Authorities in Wuhan, the Chinese city where the novel coronavirus emerged, has launched an ambitious campaign to test all of its 11 million residents, after a cluster of new cases raised fears of a second wave of infections.
But a decision by an independent board overseeing billions in U.S. federal retirement dollars that it would indefinitely delay plans to invest in some Chinese companies also helped to fuel Wednesday's decline.
The administrators froze the plan days after the Trump administration told it to "halt all steps" tied to shifting its $40 billion international fund to track the MSCI All Country World ex-U.S.A. Investable Market Index
In commodity markets, oil prices fell about 2% despite the first decline in U.S. crude inventories since January, following Powell's remarks that a rebound may take awhile.

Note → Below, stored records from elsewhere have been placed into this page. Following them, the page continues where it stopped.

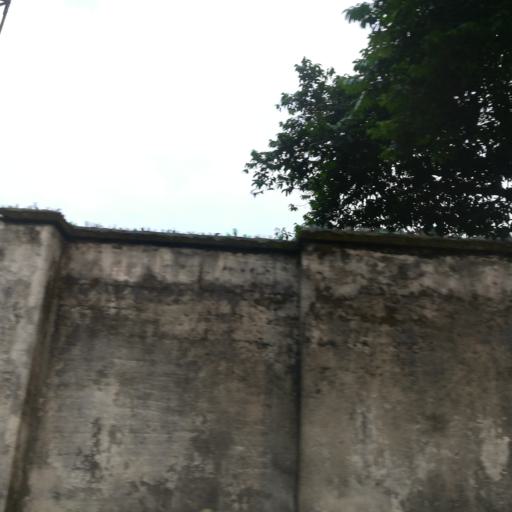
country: NG
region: Rivers
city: Port Harcourt
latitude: 4.8467
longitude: 7.0485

The slide followed an earlier rally on optimism that slumping fuel demand would recover, while producers have slashed production to cut the mounting supply glut during the pandemic.
Global benchmark Brent crude settled down 79 cents, or 2.6% at $29.19 a barrel. West Texas Intermediate crude futures, the U.S. benchmark, settled down 49 cents, or 1.9% at $25.29 a barrel.
Yields on benchmark U.S. Treasury 10-year notes last fell 1/32 in price to yield 0.6525%, from 0.651%..
MSCI's broadest index of Asia-Pacific shares outside Japan rose 1.09 points or 0.23 percent, to 471.99.